- _WORK ORDER_
Which lines in the records below mention the word "Value"? Copy each one out.

Electronics engineering source data:

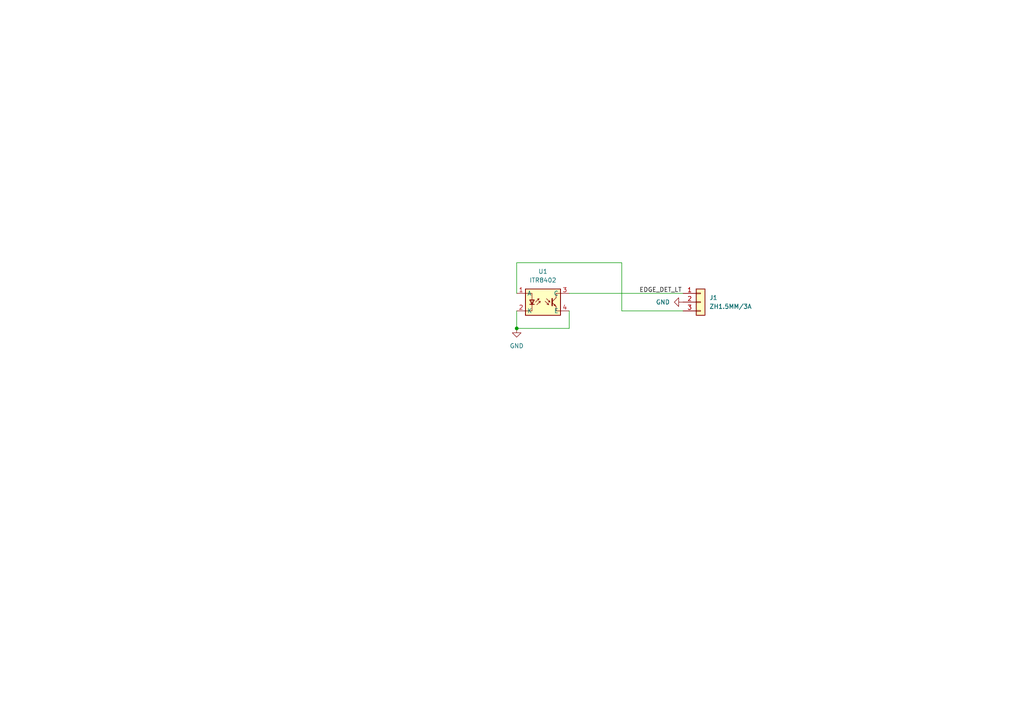
<source format=kicad_sch>
(kicad_sch
	(version 20231120)
	(generator "eeschema")
	(generator_version "8.0")
	(uuid "ff80c2e0-2eb0-4393-bcdf-7dd141353b7c")
	(paper "A4")
	(title_block
		(title "EHSLS-01-Cliff")
		(date "2022-05-09")
		(rev "V0.1")
		(company "Timye")
	)
	
	(junction
		(at 149.86 95.25)
		(diameter 0)
		(color 0 0 0 0)
		(uuid "63661533-471c-4eb6-8b2e-14317cc6b107")
	)
	(wire
		(pts
			(xy 149.86 95.25) (xy 149.86 90.17)
		)
		(stroke
			(width 0)
			(type default)
		)
		(uuid "1495ee6f-bffa-4b73-9d68-0467a674e076")
	)
	(wire
		(pts
			(xy 165.1 85.09) (xy 198.12 85.09)
		)
		(stroke
			(width 0)
			(type default)
		)
		(uuid "16612717-1a61-4e92-b073-57b404249101")
	)
	(wire
		(pts
			(xy 180.34 90.17) (xy 180.34 76.2)
		)
		(stroke
			(width 0)
			(type default)
		)
		(uuid "25ba0297-2a58-4b8b-a24b-c69c453fb799")
	)
	(wire
		(pts
			(xy 165.1 90.17) (xy 165.1 95.25)
		)
		(stroke
			(width 0)
			(type default)
		)
		(uuid "31c1a698-d8a4-4907-a8eb-ff3571136451")
	)
	(wire
		(pts
			(xy 180.34 76.2) (xy 149.86 76.2)
		)
		(stroke
			(width 0)
			(type default)
		)
		(uuid "5a37d10b-805f-40e4-95ac-55f2b37e8553")
	)
	(wire
		(pts
			(xy 165.1 95.25) (xy 149.86 95.25)
		)
		(stroke
			(width 0)
			(type default)
		)
		(uuid "a08c43fe-3c0f-4135-adad-b22e5ab42e9f")
	)
	(wire
		(pts
			(xy 149.86 76.2) (xy 149.86 85.09)
		)
		(stroke
			(width 0)
			(type default)
		)
		(uuid "ef668ad3-48e9-4d84-abe0-15b6ab9381c6")
	)
	(wire
		(pts
			(xy 180.34 90.17) (xy 198.12 90.17)
		)
		(stroke
			(width 0)
			(type default)
		)
		(uuid "ffc14079-cccc-496f-a9a7-6711349c0447")
	)
	(label "EDGE_DET_LT"
		(at 185.42 85.09 0)
		(fields_autoplaced yes)
		(effects
			(font
				(size 1.27 1.27)
			)
			(justify left bottom)
		)
		(uuid "c99a4f5e-2814-4418-992f-d11ccd9016d9")
	)
	(symbol
		(lib_id "Connector_Generic:Conn_01x03")
		(at 203.2 87.63 0)
		(unit 1)
		(exclude_from_sim no)
		(in_bom yes)
		(on_board yes)
		(dnp no)
		(fields_autoplaced yes)
		(uuid "6a78d74c-db0a-4170-bc01-ec730409e612")
		(property "Reference" "J1"
			(at 205.74 86.3599 0)
			(effects
				(font
					(size 1.27 1.27)
				)
				(justify left)
			)
		)
		(property "Value" "ZH1.5MM/3A"
			(at 205.74 88.8999 0)
			(effects
				(font
					(size 1.27 1.27)
				)
				(justify left)
			)
		)
		(property "Footprint" "Ovo_Connector_JST:JST_ZH_B03B-ZR_1x03_P1.50mm_Vertical"
			(at 203.2 87.63 0)
			(effects
				(font
					(size 1.27 1.27)
				)
				(hide yes)
			)
		)
		(property "Datasheet" "~"
			(at 203.2 87.63 0)
			(effects
				(font
					(size 1.27 1.27)
				)
				(hide yes)
			)
		)
		(property "Description" ""
			(at 203.2 87.63 0)
			(effects
				(font
					(size 1.27 1.27)
				)
				(hide yes)
			)
		)
		(pin "1"
			(uuid "dedc0432-f910-4e62-9c44-b570c289b4c2")
		)
		(pin "2"
			(uuid "190fb074-ed6d-4129-819f-cc995475ee8c")
		)
		(pin "3"
			(uuid "8fe3941d-f929-4989-9951-39a1ca3433d1")
		)
		(instances
			(project "cleanrobot-square-cliff"
				(path "/ff80c2e0-2eb0-4393-bcdf-7dd141353b7c"
					(reference "J1")
					(unit 1)
				)
			)
		)
	)
	(symbol
		(lib_id "power:GND")
		(at 149.86 95.25 0)
		(unit 1)
		(exclude_from_sim no)
		(in_bom yes)
		(on_board yes)
		(dnp no)
		(fields_autoplaced yes)
		(uuid "848002de-734c-4655-bc3b-30fca8ff2855")
		(property "Reference" "#PWR0102"
			(at 149.86 101.6 0)
			(effects
				(font
					(size 1.27 1.27)
				)
				(hide yes)
			)
		)
		(property "Value" "GND"
			(at 149.86 100.33 0)
			(effects
				(font
					(size 1.27 1.27)
				)
			)
		)
		(property "Footprint" ""
			(at 149.86 95.25 0)
			(effects
				(font
					(size 1.27 1.27)
				)
				(hide yes)
			)
		)
		(property "Datasheet" ""
			(at 149.86 95.25 0)
			(effects
				(font
					(size 1.27 1.27)
				)
				(hide yes)
			)
		)
		(property "Description" ""
			(at 149.86 95.25 0)
			(effects
				(font
					(size 1.27 1.27)
				)
				(hide yes)
			)
		)
		(pin "1"
			(uuid "0f0365f6-61ee-42be-b427-48cac09e3831")
		)
		(instances
			(project "cleanrobot-square-cliff"
				(path "/ff80c2e0-2eb0-4393-bcdf-7dd141353b7c"
					(reference "#PWR0102")
					(unit 1)
				)
			)
		)
	)
	(symbol
		(lib_id "power:GND")
		(at 198.12 87.63 270)
		(unit 1)
		(exclude_from_sim no)
		(in_bom yes)
		(on_board yes)
		(dnp no)
		(uuid "bfc72cad-aac6-43f0-95ad-4fbcc4105aee")
		(property "Reference" "#PWR0101"
			(at 191.77 87.63 0)
			(effects
				(font
					(size 1.27 1.27)
				)
				(hide yes)
			)
		)
		(property "Value" "GND"
			(at 194.31 87.63 90)
			(effects
				(font
					(size 1.27 1.27)
				)
				(justify right)
			)
		)
		(property "Footprint" ""
			(at 198.12 87.63 0)
			(effects
				(font
					(size 1.27 1.27)
				)
				(hide yes)
			)
		)
		(property "Datasheet" ""
			(at 198.12 87.63 0)
			(effects
				(font
					(size 1.27 1.27)
				)
				(hide yes)
			)
		)
		(property "Description" ""
			(at 198.12 87.63 0)
			(effects
				(font
					(size 1.27 1.27)
				)
				(hide yes)
			)
		)
		(pin "1"
			(uuid "4f9488e8-b03a-49fc-8119-8476ffe86c23")
		)
		(instances
			(project "cleanrobot-square-cliff"
				(path "/ff80c2e0-2eb0-4393-bcdf-7dd141353b7c"
					(reference "#PWR0101")
					(unit 1)
				)
			)
		)
	)
	(symbol
		(lib_id "Ovo_Sensor_Proximity:ITR8105")
		(at 157.48 87.63 0)
		(unit 1)
		(exclude_from_sim no)
		(in_bom yes)
		(on_board yes)
		(dnp no)
		(fields_autoplaced yes)
		(uuid "e5cb50ea-5b55-4434-a58c-b839187ccbf0")
		(property "Reference" "U1"
			(at 157.48 78.74 0)
			(effects
				(font
					(size 1.27 1.27)
				)
			)
		)
		(property "Value" "ITR8402"
			(at 157.48 81.28 0)
			(effects
				(font
					(size 1.27 1.27)
				)
			)
		)
		(property "Footprint" "Ovo_Sensor_Proximity:EverLight_ITR8102_14.0x6.0mm_P2.54mm"
			(at 157.48 87.63 0)
			(effects
				(font
					(size 1.27 1.27)
				)
				(hide yes)
			)
		)
		(property "Datasheet" "https://atta.szlcsc.com/upload/public/pdf/source/20170303/1488533271045.pdf"
			(at 157.48 87.63 0)
			(effects
				(font
					(size 1.27 1.27)
				)
				(hide yes)
			)
		)
		(property "Description" ""
			(at 157.48 87.63 0)
			(effects
				(font
					(size 1.27 1.27)
				)
				(hide yes)
			)
		)
		(pin "1"
			(uuid "61ca293d-19c4-4e7b-8b51-412469e5b1a2")
		)
		(pin "2"
			(uuid "bfab2e17-5830-4364-bb19-9e9239e64493")
		)
		(pin "3"
			(uuid "ea35a256-366e-46eb-8ec1-8fcc0d6ea908")
		)
		(pin "4"
			(uuid "98288dbd-0ae8-44da-8804-bc3c01ee8fce")
		)
		(instances
			(project "cleanrobot-square-cliff"
				(path "/ff80c2e0-2eb0-4393-bcdf-7dd141353b7c"
					(reference "U1")
					(unit 1)
				)
			)
		)
	)
	(sheet_instances
		(path "/"
			(page "1")
		)
	)
)
</source>
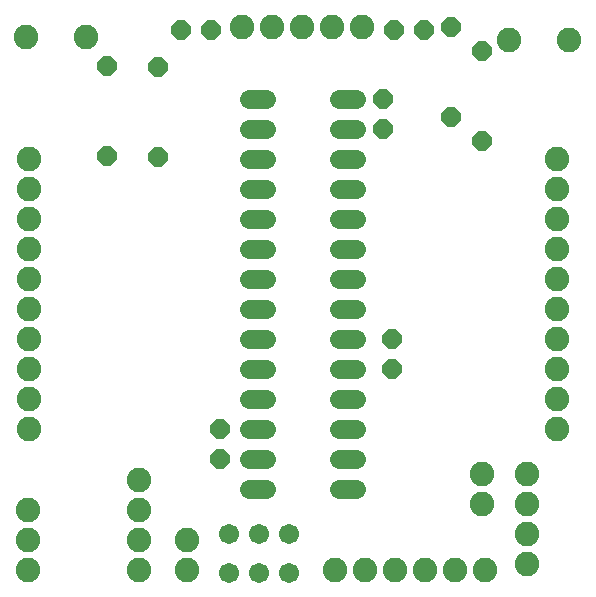
<source format=gbr>
G04 EAGLE Gerber RS-274X export*
G75*
%MOMM*%
%FSLAX34Y34*%
%LPD*%
%INSoldermask Bottom*%
%IPPOS*%
%AMOC8*
5,1,8,0,0,1.08239X$1,22.5*%
G01*
%ADD10P,1.759533X8X112.500000*%
%ADD11P,1.759533X8X292.500000*%
%ADD12P,1.759533X8X22.500000*%
%ADD13P,1.759533X8X202.500000*%
%ADD14C,1.625600*%
%ADD15C,2.082800*%
%ADD16C,1.712800*%


D10*
X322580Y393700D03*
X322580Y419100D03*
D11*
X330200Y215900D03*
X330200Y190500D03*
D10*
X184150Y114300D03*
X184150Y139700D03*
D12*
X331470Y477520D03*
X356870Y477520D03*
D13*
X176530Y477520D03*
X151130Y477520D03*
D10*
X379730Y403860D03*
X379730Y480060D03*
X132080Y369570D03*
X132080Y445770D03*
D11*
X406400Y459740D03*
X406400Y383540D03*
X88900Y447040D03*
X88900Y370840D03*
D14*
X208788Y419100D02*
X223012Y419100D01*
X223012Y393700D02*
X208788Y393700D01*
X208788Y368300D02*
X223012Y368300D01*
X223012Y342900D02*
X208788Y342900D01*
X208788Y317500D02*
X223012Y317500D01*
X223012Y292100D02*
X208788Y292100D01*
X208788Y266700D02*
X223012Y266700D01*
X223012Y241300D02*
X208788Y241300D01*
X208788Y215900D02*
X223012Y215900D01*
X223012Y190500D02*
X208788Y190500D01*
X208788Y165100D02*
X223012Y165100D01*
X223012Y139700D02*
X208788Y139700D01*
X208788Y114300D02*
X223012Y114300D01*
X223012Y88900D02*
X208788Y88900D01*
X284988Y88900D02*
X299212Y88900D01*
X299212Y114300D02*
X284988Y114300D01*
X284988Y139700D02*
X299212Y139700D01*
X299212Y165100D02*
X284988Y165100D01*
X284988Y190500D02*
X299212Y190500D01*
X299212Y215900D02*
X284988Y215900D01*
X284988Y241300D02*
X299212Y241300D01*
X299212Y266700D02*
X284988Y266700D01*
X284988Y292100D02*
X299212Y292100D01*
X299212Y317500D02*
X284988Y317500D01*
X284988Y342900D02*
X299212Y342900D01*
X299212Y368300D02*
X284988Y368300D01*
X284988Y393700D02*
X299212Y393700D01*
X299212Y419100D02*
X284988Y419100D01*
D15*
X406400Y101600D03*
X406400Y76200D03*
X469900Y368300D03*
X469900Y342900D03*
X469900Y317500D03*
X469900Y292100D03*
X469900Y266700D03*
X469900Y241300D03*
X469900Y215900D03*
X469900Y190500D03*
X469900Y165100D03*
X469900Y139700D03*
X22860Y241300D03*
X22860Y215900D03*
X22860Y190500D03*
X22860Y165100D03*
X22860Y139700D03*
X22860Y368300D03*
X22860Y342900D03*
X22860Y317500D03*
X22860Y292100D03*
X22860Y266700D03*
X21590Y71120D03*
X21590Y20320D03*
X21590Y45720D03*
X156210Y45720D03*
X156210Y20320D03*
D16*
X192170Y17790D03*
X217170Y17790D03*
X242170Y17790D03*
X242170Y50790D03*
X217170Y50790D03*
X192170Y50790D03*
D15*
X115570Y20320D03*
X115570Y45720D03*
X115570Y71120D03*
X115570Y96520D03*
X281940Y20320D03*
X307340Y20320D03*
X332740Y20320D03*
X358140Y20320D03*
X383540Y20320D03*
X408940Y20320D03*
X203200Y480060D03*
X228600Y480060D03*
X254000Y480060D03*
X279400Y480060D03*
X304800Y480060D03*
X444500Y25400D03*
X444500Y50800D03*
X444500Y76200D03*
X444500Y101600D03*
X429260Y468630D03*
X480060Y468630D03*
X71120Y471170D03*
X20320Y471170D03*
M02*

</source>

- _SOLUTION_
		(property "Value" "ZH1.5MM/3A"
		(property "Value" "GND"
		(property "Value" "GND"
		(property "Value" "ITR8402"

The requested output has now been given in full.